Ketiga, mekanisme akuntabilitas dalam penangangan kontra-terorisme juga harus menjadi prioritas bila upaya penindakan atau upaya paksa aktor keamanan dikedepankan. Upaya paksa tetap harus mengikuti dan mempertimbangkan standar-standar HAM khususnya guna mengeliminasi risiko munculnya penyiksaan, salah tangkap, penahanan sewenang-wenang, miscarriage of justice dan pelanggaran HAM lainnya sehingga dalam penerapannya hukum berjalan dengan seimbang. Termasuk perbantuan TNI dalam penanggulangan terorisme harus dipastikan mengacu pada UU TNI tidak boleh bertentangan dengan UU TNI, Pasal 7 ayat (2) dan (3) dimana pelibatan militer harus melalui keputusan politik, memastikan tidak ada tumpang tindih dan tidak merusak kerangka penegakan hukum yang ada, termasuk memastikan revisi UU Peradilan militer harus dilakukan.
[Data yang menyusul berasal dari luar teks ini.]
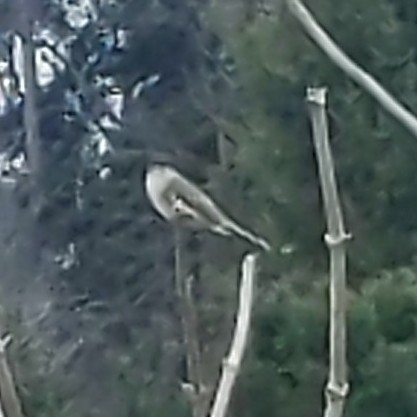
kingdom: Animalia
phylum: Chordata
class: Aves
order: Passeriformes
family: Tyrannidae
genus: Sayornis
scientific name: Sayornis phoebe
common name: Eastern phoebe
Hal-hal yang berkaitan dengan masa penangkapan selama 14 hari dan penyadapan harus diiringi dengan ‘safeguard” dan mekanisme akuntabilitas yang independen dan memadai agar tidak menimbulkan potensi- potensi kesewenang-wenangan yang justru dapat mengakumulasi atau mengetalkan benih benih benih extremisme lebih lanjut.
Keempat, pemulihan atas korban tidak hanya pemulihan kepada korban dari aksi terorisme itu sendiri namun pendekatan dan pemulihan terhadap kelompok atau masyarakat terdampak, termausk kelompok terduga pelaku maupun keluarganya yang selama ini belum dapat dipenuhi oleh Negara lewat kewenangan pada Lembaga Perlindungan Saksi dan Korban (LPSK), BNPT, Kementerian sosial atau lembaga lainnya yang terkait. Tindakan pemulihan ini tidak hanya akan dapat meminimalisir kebencian dan ujaran kebencian, namun juga sebagai upaya deradikalisasi dan menaikkan kepercayaan kelompok masyarakat terhadap Negara yang telah menjalankan penegakan hukum dan pemenuhan atas hak asasi manusia kepada masyarakatnya.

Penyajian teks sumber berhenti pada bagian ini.